By Claudia Collins.
Henry VIII woke us every morning at the crack of dawn. He was a handsome rooster with feathers of reddish brown. My sister Polly had named him after the king she’d learnt about in history class.
‘A fat, red-haired king with many wives,’ said Polly. ‘It suits him.’
We would climb out of bed and begin our morning chores. The twins refilled the wood boxes each side of the kitchen stove and the big one next to the main fireplace. Polly made breakfast. In winter, we had porridge or Weet-Bix with warm milk. In summer, there was cold milk on the Weet-Bix. A chubby and cheerful girl, she made our school lunches, washed the breakfast bowls, and took Mother her morning cup of tea. Polly cooked the evening meal too, when Mother was at work, or drinking. She liked cooking.

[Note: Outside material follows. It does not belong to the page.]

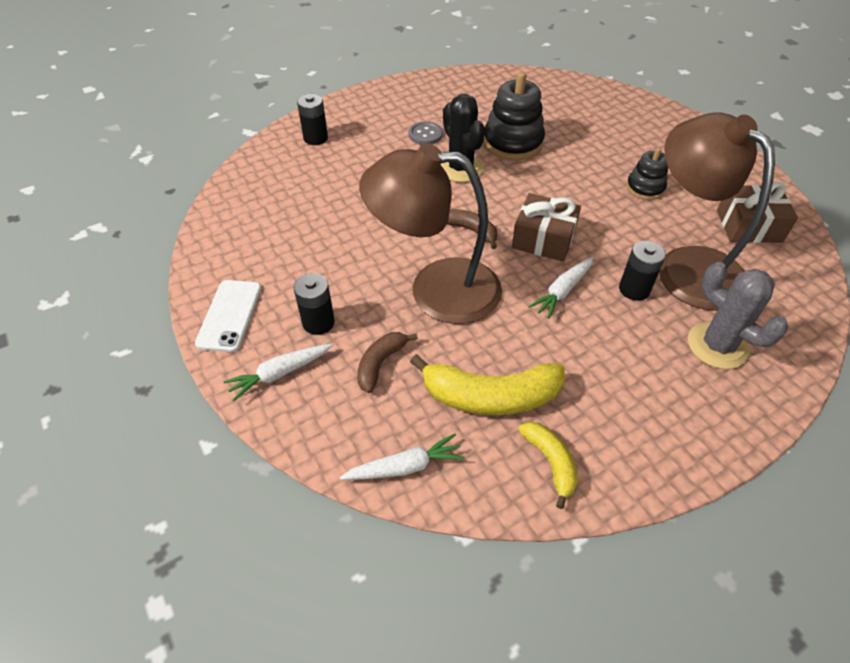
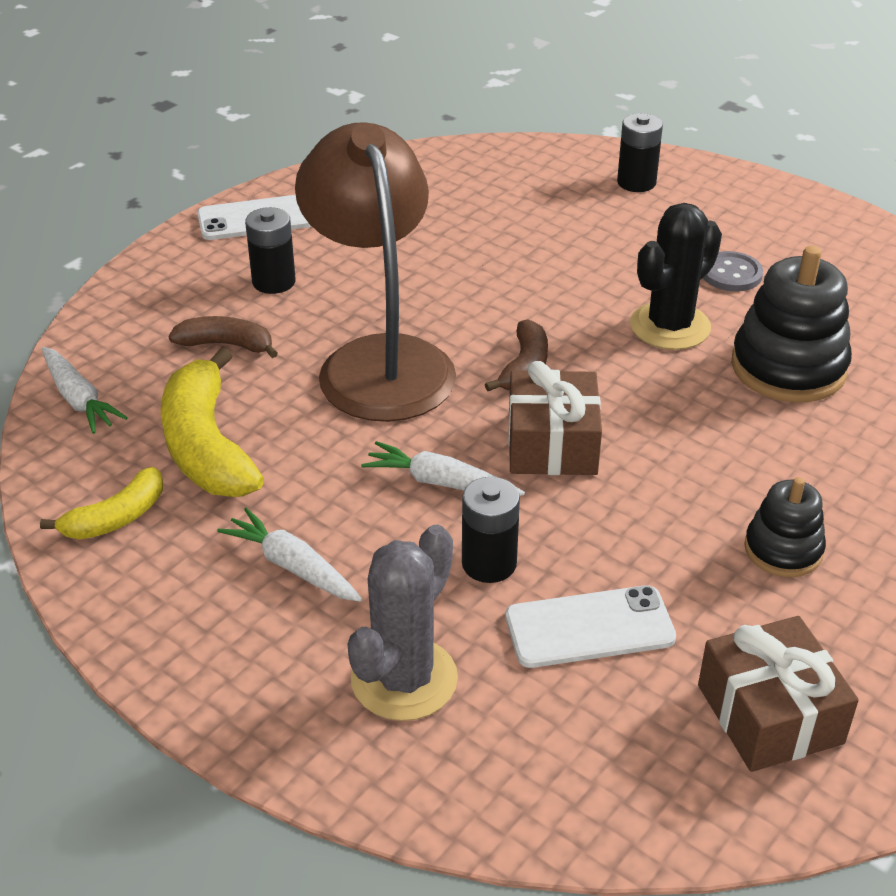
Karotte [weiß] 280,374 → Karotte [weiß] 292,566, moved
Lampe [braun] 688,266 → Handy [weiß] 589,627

‘It’s heaps better than sweeping or mopping the floors,’ she told me.
Milly and Sally’s job was the washing. They would gather it and cart it outside to the laundry. When the electricity bill was paid they used the washing machine. It had a ringer on top. Careful of her fingers, Milly fed the clean washing through this to squeeze the water out, then Sally would hang it.
When there was no power, the old copper boiler was lit. Milly would stir the washing with a paddle, using this to scoop the steaming clothes out and into the concrete wash trough for Sally to rinse. Together they would wring out the clothes, taking an end each and twisting the water out before hanging them on the line. Only ten months apart in age, they bickered and fought constantly while they worked.
The chooks were my job. I didn’t mind feeding them and gathering the eggs, but I did not enjoy shovelling the poo into bags and wheeling the bags down the driveway in my trolley to the front gate where they were left under a sign that read ‘Chook Poo – Ten Cents’.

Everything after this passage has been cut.